The Path of the Historian
In Part One: What is a Data or Operational Historian, it was shared how Historians evolved from chart recorders; developed in order to view historical trends in data. Using data historians, we are able to track, record, and store different gauges and readings for machinery including but not limited to; temperature, units produced, pressure levels, flow rates, energy consumption, and more. This helps optimize processes and use of machinery and also can be used to ensure compliance to company or regulatory policies. We also discovered though, that while being a great tool for users – it did leave something to be desired.
A Future in Need
Upon looking at the strengths and weaknesses of the given options from Part Two: How To Use Historian Data and Existing Options, one can surmise that in order to create the perfect device for users, it would have to optimize the following:
- Read/Write Speed
The speed of data input and processing at which Historians work is undeniable. In comparison to just about every other type of traditional software/option, it is able to fulfill hundreds of thousands entries every second. With this kind of speed, data historians can find enterprise-wide use. With multiple sensors, pulling from a variety of check-points on every machine on the plant floor, all desired statistics could be gathered. Efficiency of data storage for historians also ranks highly in comparison to the most common alternative; relational databases..
- Analytics and Processing
Possibly the greatest missing factor of the Historian is the ability to create comparative relational analysis in and of itself. This requires a third party tool and generally involves the grueling task of transferring large volumes of data. In this situation; we took a look at relational/traditional columnar database systems in which although populated significantly less data, were made for this type of data processing. Relational databases offer a very functional structure of data that is easy to understand, and easy to use and very familiar among users but take significantly more time both storing and retrieving data.
- Cost Effectiveness
In the current state of price availability based on user licensing, amounts of tags, and storage, while still having the limitations and gaps previously discussed; the data historian is not always the best option available. Especially when keeping in mind the dynamic use of different database software or opening up the possibility of using something open-source. Having a combination of the previous items is not always realistic either; when thinking about the possible complexity of having to deal with the convolution of using different tools.

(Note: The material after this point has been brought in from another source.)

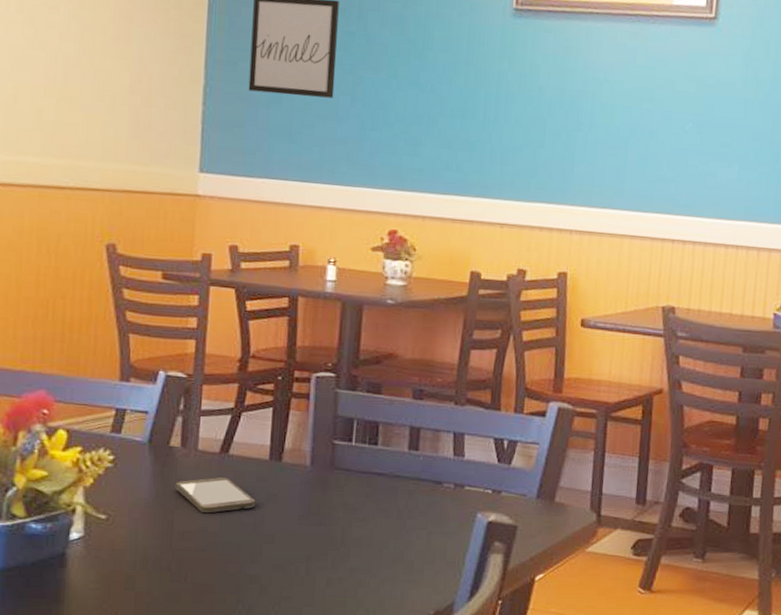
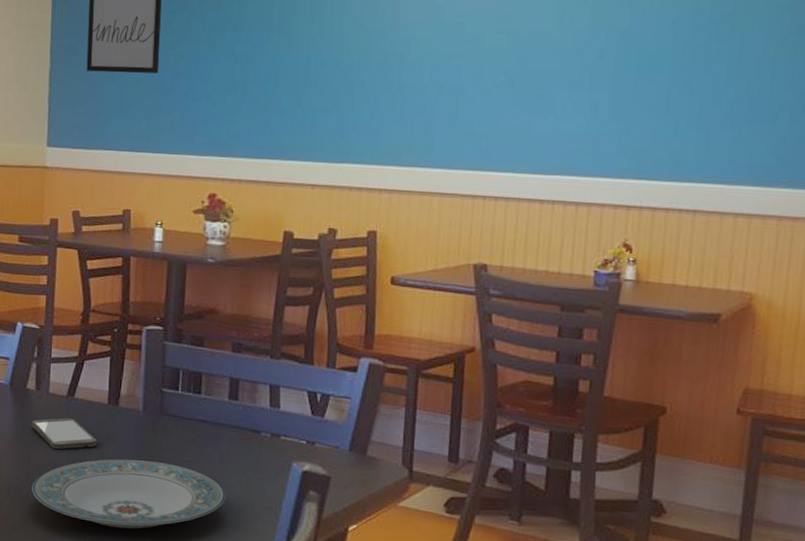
plate: none [174,519,404,597] -> present [32,458,226,529]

Is it even possible? To optimize read/write speed, analytics and processing, while still being able to be cost effective in a single tool sounds unattainable. Each option is a viable choice for a reason, right? This is generally the case until the further advancement of technology which breaks or surpasses previously held limitations…
The Development of Time Series Database Management and IIoT
With great strides being made in technology; the IoT (Internet of Things) and IIoT (Industrial Internet of Things) have made ebbs and flows in many different industries, causing many different businesses to adapt if they wish to stay afloat; Data being one of the industries. Machbase has proven itself to be an innovative leader in the pack with the Database Management System optimized for IoT and Big Data compatibility.

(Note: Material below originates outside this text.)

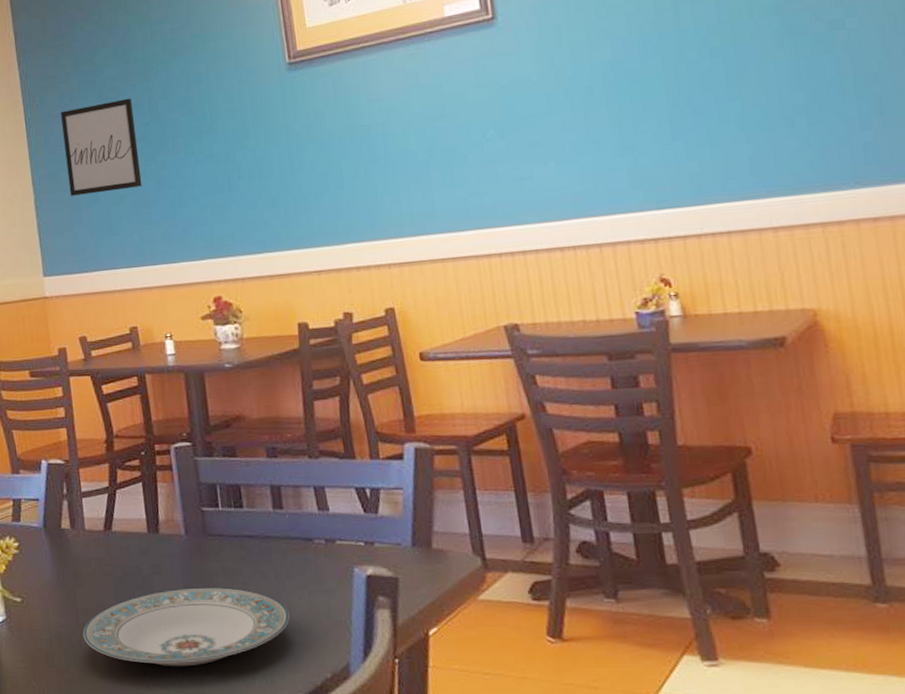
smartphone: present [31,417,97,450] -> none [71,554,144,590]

Data Entry Up to Millions of Inputs Per Second
With great strides being made in technology; new time series databases are becoming faster than their counterparts; Machbase having the ability to track and record more than a million entries each second. The architecture of it is optimized for sensor data processing. In addition to the ability to track data, it is also able to be compressed in real-time to store more efficiently, and also to process queries at faster speeds as well..
- Real Time Data Analytics; One Stop Shop
Along with data entry speed; newer Time Series Database Management systems are able to do real time data analytics. There is no longer a need to have different tools for different functions. Especially with software being able to integrate with IoT data devices; it gives the ability to more easily collect additional data from different devices for analytics. In a world with increasingly cheaper and cost-effective sensors, the price model for data historian licensing becomes more obsolete. Data written/pulled is not just faster than before, but more current for real time decision making.
- Reliability & Support
With the reliability & support of proprietary database management systems, the technology is advancing and becoming more scalable. With their cluster-supported HA (High Availability) technology, Machbase is able to engage in continued service, even in the event of server failures. Adding additional servers not only increases linear data performance, but creates added reliability.

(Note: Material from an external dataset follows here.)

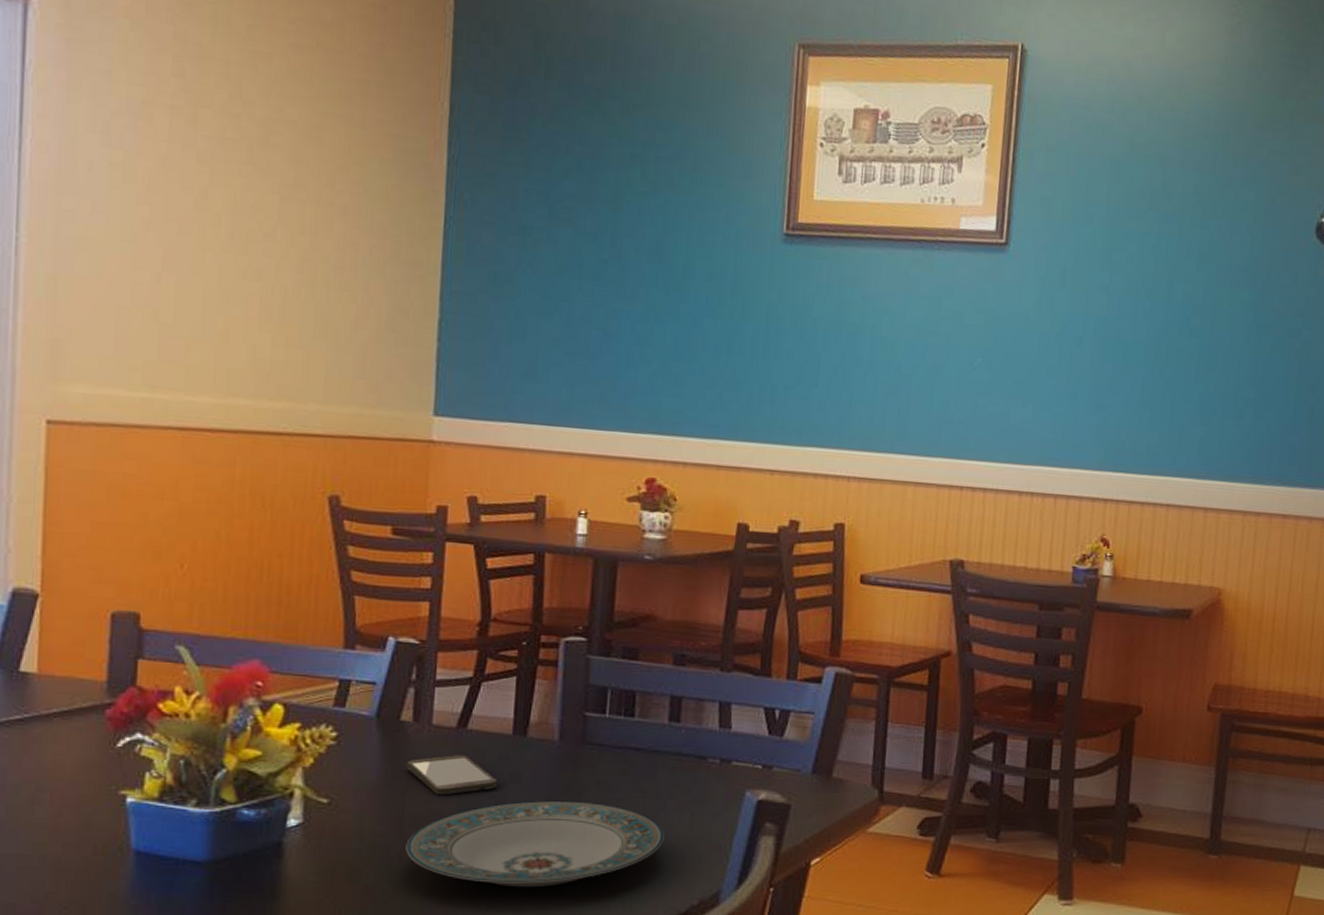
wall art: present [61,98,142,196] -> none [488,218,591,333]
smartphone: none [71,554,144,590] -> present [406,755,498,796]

Will Historians Weather the Storm?
Data Historian software has played a big role in the development of Big Data. Even up to now, Historian data is stable, easy to implement for companies and easy to maintain. Historians still rank highly in high speed data input in comparison to most other available options. Also, with data historians having been utilized for so long, added with the idea that companies are comfortable using them and change is sometimes resisted; they most likely won’t go away as an option for manufacturing plants. It has already come to a point though, that Historians may not be the optimal choice in the long run without adjustments and further development in order to compete.
One could point to Traditional chart recorders which are still finding their use for some companies. If chart recorders have survived and are still around after all the technological advancement of the past 3 decades, Historians could probably be able to keep a place in the industry of machine manufacturing.
The future though, seems to require more adaptation and a compatible vision in conjunction with the IIoT.